━━━━━ Texte d'étude ━━━━━

Sur les lèvres
Accepter ma fatigabilité
À une amie sourde, non-parisienne, venue dormir chez moi un dimanche soir, j’ai posé une question qui me taraudait : « Comment fais-tu pour gérer la fatigue liée à notre surdité, et écouter tes besoins ? ». J’admirais le visage épanoui et détendu de mon amie, dont le ventre rond annonçait un heureux événement.
Tranquillement installées sur le canapé, nous « codions » toutes les deux à voix basse en LPC (Langue française Parlée Complétée), ce moyen de communication qui accompagne la lecture labiale avec la main décomposant les syllabes, utilisé par certains sourds dit « oralistes ». En discutant avec elle, je réalisais que j’acceptais difficilement d’avoir une plus grande fatigabilité par rapport aux entendants.
Moi qui pensais avoir totalement accepté ma surdité, je me rends compte que je lutte encore pour toujours être « au taquet » et que je cherche toujours à me dépasser par rapport à mon handicap. Mais me dépasser de quoi ? Être plus forte que ma fatigue ? Au final, sans que j’y prenne garde, l’épuisement et la frustration prennent le dessus à mes dépens.
Cette vulnérabilité, cette fatigue, ces moments où je suis à côté de la plaque : et si j’en faisais mes points forts ? Et si je les acceptais ? Et si je les prenais avec humour et (beaucoup !) de recul ? Car il serait temps pour moi d’écouter mes propres besoins, qui ne sont pas les mêmes qu’une personne dont l’audition est intacte !
J’ai alors mesuré la valeur infinie de cet échange ce soir-là. Cette amie m’a fait comprendre quelque chose d’essentiel : cette fatigue doit être mon amie, mon curseur me permettant de me dégager du temps libre, de m’écouter et enfin de me rendre plus disponible une fois reposée. Elle m’a délivrée une leçon de vie : cette bienveillance envers elle-même dégage une douceur qui n’a pas de nom.
Aliénor Vinçotte, ombresetlumiere.fr – 19 octobre 2021
Sourde de naissance, Aliénor Vinçotte est diplômée de Sciences Po et journaliste.

━━━━━ Extrait de données ━━━━━

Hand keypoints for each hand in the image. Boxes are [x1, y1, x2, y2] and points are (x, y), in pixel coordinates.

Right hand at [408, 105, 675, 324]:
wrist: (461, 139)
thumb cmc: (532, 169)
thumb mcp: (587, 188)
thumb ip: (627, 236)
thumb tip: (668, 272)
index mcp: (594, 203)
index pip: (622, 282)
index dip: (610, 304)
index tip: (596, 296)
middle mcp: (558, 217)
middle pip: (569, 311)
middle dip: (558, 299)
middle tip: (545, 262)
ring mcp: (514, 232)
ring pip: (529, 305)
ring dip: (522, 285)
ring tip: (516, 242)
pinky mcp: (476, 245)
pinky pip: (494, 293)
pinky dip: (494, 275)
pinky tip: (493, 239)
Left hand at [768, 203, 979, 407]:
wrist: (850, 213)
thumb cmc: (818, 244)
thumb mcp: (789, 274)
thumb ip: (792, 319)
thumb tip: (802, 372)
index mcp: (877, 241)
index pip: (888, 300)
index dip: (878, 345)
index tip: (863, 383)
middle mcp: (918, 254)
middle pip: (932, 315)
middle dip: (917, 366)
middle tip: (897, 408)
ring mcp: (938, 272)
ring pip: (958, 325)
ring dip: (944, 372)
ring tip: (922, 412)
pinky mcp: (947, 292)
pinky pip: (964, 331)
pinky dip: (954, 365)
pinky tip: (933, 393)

━━━━━

Consigne:
Dans le texte d'étude, quel moyen de communication les deux amies utilisent-elles à voix basse, installées sur le canapé ?

Réponse rédigée:
Elles codent en LPC (Langue française Parlée Complétée).